+++ Textauszug

Fitte Kälber, niedrige Kosten: Einige Milcherzeuger schwören auf die Kälberaufzucht mit Ammenkühen. Wie geht das? Was bringt das?
Mit einem Anteil von 2,3% an der Milchmenge ist Biomilch in Deutschland ein Nischenprodukt. Doch die Nachfrage wächst seit Jahren stärker als die nach konventionellen Milchprodukten. Und auch die Nachfrage nach Bio-Rindfleisch steigt.
Allerdings wandert ein Großteil der männlichen Bio-Kälber in die konventio-nelle Mast. Sie gehen der Bio-Branche verloren. In der Regel ziehen die Bio-Erzeuger nur die zur Remontierung benötigten weiblichen Kälber groß. Denn die Anforderungen in der biologischen Tierhaltung sind anspruchsvoll und teuer: Der Einsatz von Milchaustauschern ist verboten, die Kälber müssen mindestens zwölf Wochen Vollmilch bekommen. Das ist sehr kostspielig, eine Begrenzung der Milchmenge geht aber zulasten der Tierentwicklung.

++++++

> [Aufgaben]
(1) Schreiben Sie aus dem Textauszug die Stelle ab, die mit den Worten „Mit einem Anteil“ beginnt, und hören Sie nach „zulasten der Tierentwicklung.“ auf.
(2) Nennen Sie in der Reihenfolge ihres Auftretens alle zusammengesetzten Substantive im Textauszug, die mit „Bio“ beginnen.

+++ Vorliegende Datensätze

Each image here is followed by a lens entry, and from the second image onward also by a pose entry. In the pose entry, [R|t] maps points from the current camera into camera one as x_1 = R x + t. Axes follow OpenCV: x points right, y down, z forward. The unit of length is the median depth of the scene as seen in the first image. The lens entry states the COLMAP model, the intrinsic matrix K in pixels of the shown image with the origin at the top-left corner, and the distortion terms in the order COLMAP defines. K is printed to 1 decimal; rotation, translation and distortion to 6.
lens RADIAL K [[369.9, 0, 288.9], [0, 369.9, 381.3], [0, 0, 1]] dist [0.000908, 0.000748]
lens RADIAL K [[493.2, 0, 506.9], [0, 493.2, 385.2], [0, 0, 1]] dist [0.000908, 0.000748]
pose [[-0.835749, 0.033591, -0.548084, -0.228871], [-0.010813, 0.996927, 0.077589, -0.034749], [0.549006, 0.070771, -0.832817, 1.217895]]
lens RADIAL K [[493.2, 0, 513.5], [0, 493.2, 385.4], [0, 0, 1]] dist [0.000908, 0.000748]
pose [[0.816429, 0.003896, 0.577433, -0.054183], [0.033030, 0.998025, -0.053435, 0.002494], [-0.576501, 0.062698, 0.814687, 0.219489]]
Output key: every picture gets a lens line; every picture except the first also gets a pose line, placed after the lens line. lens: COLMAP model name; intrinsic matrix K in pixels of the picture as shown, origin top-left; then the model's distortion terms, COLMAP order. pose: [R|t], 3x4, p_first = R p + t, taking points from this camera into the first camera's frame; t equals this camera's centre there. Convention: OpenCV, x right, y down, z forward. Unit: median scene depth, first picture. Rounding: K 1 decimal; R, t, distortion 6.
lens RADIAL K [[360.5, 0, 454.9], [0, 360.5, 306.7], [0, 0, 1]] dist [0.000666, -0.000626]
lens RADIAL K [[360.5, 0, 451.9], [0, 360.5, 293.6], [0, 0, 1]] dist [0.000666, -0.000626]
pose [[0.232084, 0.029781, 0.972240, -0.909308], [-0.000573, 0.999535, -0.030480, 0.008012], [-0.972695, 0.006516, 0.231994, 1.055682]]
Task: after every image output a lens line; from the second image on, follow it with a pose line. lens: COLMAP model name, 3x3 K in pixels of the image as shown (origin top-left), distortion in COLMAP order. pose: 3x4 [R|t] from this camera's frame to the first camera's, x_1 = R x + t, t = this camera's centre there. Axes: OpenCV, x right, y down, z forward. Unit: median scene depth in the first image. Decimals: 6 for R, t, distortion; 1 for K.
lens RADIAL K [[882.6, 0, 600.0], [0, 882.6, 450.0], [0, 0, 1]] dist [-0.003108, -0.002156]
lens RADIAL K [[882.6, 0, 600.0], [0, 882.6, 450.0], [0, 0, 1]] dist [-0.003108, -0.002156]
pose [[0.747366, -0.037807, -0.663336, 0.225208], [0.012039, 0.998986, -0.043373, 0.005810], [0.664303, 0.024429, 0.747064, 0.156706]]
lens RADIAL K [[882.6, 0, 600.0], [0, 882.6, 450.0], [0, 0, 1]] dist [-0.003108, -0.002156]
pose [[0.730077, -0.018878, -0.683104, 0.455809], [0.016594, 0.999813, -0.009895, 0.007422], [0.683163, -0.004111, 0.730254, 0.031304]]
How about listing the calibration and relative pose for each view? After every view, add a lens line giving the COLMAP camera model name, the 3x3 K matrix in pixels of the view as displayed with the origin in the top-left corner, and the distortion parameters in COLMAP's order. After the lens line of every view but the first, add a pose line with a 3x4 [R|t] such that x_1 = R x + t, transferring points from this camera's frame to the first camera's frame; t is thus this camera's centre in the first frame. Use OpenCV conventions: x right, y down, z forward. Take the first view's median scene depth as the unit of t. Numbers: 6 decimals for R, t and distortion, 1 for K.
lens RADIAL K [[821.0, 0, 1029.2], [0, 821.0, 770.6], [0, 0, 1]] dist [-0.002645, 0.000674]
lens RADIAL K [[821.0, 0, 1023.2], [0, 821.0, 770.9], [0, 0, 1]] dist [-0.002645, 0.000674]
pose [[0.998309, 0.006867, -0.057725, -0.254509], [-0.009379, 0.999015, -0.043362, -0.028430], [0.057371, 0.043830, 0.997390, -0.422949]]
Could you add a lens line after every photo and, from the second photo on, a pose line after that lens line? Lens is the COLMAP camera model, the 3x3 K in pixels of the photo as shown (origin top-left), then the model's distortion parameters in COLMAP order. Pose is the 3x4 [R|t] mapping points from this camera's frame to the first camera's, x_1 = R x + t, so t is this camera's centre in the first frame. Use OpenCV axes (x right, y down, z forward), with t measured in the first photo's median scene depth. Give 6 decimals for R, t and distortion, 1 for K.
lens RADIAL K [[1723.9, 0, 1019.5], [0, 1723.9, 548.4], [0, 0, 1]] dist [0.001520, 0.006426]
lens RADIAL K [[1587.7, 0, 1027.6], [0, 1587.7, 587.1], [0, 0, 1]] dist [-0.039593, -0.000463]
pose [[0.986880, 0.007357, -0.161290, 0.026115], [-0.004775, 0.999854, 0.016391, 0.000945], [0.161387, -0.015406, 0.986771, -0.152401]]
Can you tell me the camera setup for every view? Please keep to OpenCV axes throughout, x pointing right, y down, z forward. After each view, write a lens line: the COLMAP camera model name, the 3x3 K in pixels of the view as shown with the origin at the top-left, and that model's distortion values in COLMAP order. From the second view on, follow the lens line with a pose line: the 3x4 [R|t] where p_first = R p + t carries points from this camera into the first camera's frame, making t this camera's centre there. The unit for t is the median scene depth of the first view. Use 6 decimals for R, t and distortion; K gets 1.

++++++

> [Lösungen zu Aufgaben]
(1)
Mit einem Anteil von 2,3% an der Milchmenge ist Biomilch in Deutschland ein Nischenprodukt. Doch die Nachfrage wächst seit Jahren stärker als die nach konventionellen Milchprodukten. Und auch die Nachfrage nach Bio-Rindfleisch steigt.
Allerdings wandert ein Großteil der männlichen Bio-Kälber in die konventio-nelle Mast. Sie gehen der Bio-Branche verloren. In der Regel ziehen die Bio-Erzeuger nur die zur Remontierung benötigten weiblichen Kälber groß. Denn die Anforderungen in der biologischen Tierhaltung sind anspruchsvoll und teuer: Der Einsatz von Milchaustauschern ist verboten, die Kälber müssen mindestens zwölf Wochen Vollmilch bekommen. Das ist sehr kostspielig, eine Begrenzung der Milchmenge geht aber zulasten der Tierentwicklung.

(2) Biomilch, Bio-Rindfleisch, Bio-Kälber, Bio-Branche, Bio-Erzeuger